Going through a divorce is tough, especially when kids are involved. Some parents worry if mental health issues will affect child custody decisions when they go to court.
First, let’s note that it is okay to talk about mental health. If you have mental health challenges, it is important to have compassion for yourself. Don’t forget to mention it to your attorney in case it comes up in court later; it can be helpful in proactively developing an overall strategy.
Mental health issues are common
Lots of people deal with mental health challenges. 1 in 5 Americans live with some form of mental illness. If this comes up in your case, you are not alone, and there are resources to help.
If you are concerned about child custody, keep in mind that the court’s focus is to make sure that children are safe and happy.

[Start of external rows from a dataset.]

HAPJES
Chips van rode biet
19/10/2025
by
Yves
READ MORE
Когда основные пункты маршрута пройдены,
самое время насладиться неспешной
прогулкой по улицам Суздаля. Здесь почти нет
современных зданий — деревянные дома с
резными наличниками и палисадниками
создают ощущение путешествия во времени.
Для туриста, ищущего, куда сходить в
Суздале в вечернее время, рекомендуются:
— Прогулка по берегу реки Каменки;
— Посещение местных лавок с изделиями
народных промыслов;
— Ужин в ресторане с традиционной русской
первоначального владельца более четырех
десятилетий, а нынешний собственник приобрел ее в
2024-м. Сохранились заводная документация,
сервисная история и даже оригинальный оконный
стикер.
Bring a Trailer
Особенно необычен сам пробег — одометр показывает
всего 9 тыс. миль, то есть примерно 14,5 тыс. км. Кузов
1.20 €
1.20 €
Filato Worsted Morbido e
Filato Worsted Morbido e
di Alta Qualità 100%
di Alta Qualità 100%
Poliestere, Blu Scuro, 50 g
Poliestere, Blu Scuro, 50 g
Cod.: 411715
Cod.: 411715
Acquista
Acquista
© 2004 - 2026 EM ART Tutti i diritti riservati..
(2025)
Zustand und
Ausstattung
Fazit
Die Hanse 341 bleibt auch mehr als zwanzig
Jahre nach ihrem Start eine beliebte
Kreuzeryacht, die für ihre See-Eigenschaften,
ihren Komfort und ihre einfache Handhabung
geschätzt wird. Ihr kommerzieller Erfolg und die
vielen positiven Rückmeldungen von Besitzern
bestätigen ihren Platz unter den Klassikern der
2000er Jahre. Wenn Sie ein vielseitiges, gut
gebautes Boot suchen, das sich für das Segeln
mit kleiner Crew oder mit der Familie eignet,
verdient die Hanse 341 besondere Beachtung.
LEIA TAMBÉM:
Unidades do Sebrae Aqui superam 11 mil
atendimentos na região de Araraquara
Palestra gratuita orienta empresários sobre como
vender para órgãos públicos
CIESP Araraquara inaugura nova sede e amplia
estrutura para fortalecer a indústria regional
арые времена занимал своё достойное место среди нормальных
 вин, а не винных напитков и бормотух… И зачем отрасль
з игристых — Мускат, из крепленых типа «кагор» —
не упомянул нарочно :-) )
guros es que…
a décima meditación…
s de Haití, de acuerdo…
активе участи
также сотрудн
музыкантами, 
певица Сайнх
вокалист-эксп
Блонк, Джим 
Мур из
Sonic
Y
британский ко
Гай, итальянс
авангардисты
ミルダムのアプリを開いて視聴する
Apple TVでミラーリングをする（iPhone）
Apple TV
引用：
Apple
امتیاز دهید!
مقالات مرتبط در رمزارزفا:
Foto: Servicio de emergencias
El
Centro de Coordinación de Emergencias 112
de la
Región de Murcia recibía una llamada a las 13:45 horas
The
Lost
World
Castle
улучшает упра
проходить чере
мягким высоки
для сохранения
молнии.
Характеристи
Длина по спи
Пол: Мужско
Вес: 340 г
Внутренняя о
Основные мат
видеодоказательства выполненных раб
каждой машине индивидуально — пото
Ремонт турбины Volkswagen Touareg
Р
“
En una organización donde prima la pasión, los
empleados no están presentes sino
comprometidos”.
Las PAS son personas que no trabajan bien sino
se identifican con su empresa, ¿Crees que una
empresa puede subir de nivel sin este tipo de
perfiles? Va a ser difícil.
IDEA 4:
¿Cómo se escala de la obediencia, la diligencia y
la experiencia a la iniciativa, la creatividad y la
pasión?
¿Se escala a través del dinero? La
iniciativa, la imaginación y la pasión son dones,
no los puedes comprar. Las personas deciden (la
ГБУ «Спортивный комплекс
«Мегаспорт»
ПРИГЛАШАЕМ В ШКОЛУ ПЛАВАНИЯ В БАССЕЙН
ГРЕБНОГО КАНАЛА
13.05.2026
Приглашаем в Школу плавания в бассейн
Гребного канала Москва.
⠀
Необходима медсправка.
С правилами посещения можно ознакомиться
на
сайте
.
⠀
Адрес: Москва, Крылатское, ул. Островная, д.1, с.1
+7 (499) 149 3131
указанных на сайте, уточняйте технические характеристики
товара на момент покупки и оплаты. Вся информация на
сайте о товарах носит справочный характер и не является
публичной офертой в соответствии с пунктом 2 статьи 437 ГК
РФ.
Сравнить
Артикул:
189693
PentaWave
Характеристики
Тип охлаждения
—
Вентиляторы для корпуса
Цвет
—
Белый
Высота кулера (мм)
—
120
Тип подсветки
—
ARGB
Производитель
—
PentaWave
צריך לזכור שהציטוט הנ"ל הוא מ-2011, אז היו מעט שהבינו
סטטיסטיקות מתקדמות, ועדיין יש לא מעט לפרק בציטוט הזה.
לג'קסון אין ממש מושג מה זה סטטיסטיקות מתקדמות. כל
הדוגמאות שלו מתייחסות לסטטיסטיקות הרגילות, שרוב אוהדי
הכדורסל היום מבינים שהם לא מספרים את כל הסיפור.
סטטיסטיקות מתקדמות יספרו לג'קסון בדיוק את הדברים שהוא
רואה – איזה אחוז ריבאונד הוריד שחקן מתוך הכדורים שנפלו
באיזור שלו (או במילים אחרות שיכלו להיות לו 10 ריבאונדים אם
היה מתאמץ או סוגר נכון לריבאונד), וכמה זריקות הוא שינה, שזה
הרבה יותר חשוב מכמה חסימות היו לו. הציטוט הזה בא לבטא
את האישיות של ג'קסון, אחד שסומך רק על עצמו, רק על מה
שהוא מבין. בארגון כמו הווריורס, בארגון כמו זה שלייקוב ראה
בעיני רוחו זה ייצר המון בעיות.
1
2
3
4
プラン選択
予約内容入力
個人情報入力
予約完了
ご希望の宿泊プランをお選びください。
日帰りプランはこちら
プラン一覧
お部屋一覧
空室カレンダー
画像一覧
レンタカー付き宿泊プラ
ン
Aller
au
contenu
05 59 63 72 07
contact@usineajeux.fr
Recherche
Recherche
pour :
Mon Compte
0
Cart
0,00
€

If mental health is an issue in a child custody case, the court wants to understand how it might affect the children. The court’s primary aim is not to take the children away, limit parenting time, or dictate how parents should raise their children.
The court’s purpose in child custody cases is to ensure parents meet their kids’ needs physically, mentally and emotionally, and that the children thrive in a secure, stable and loving environment.
Key factors the court may examine
- Evidence of parenting abilities
- Children’s safety and security
- Parents’ presence in their children’s lives
- Consistency in the children’s day-to-day
If you struggle with mental health, the best thing you can do for yourself and your child is to get help and treat it. Nowadays, mental health is losing its stigma because it touches so many people in one way or another.
Things you can do
If you are concerned about mental health issues affecting child custody, ensure you seek treatment, can provide proof that you are undergoing treatment, and can provide a stable, secure, and caring environment for your child.
In addition, it does not hurt to let the court know that you want to because you genuinely want to spend time with your child.
Remember, mental health challenges do not mean you will automatically lose custody of your children. It is simply one factor that the court will want to consider in order to get a full picture of your abilities as a parent.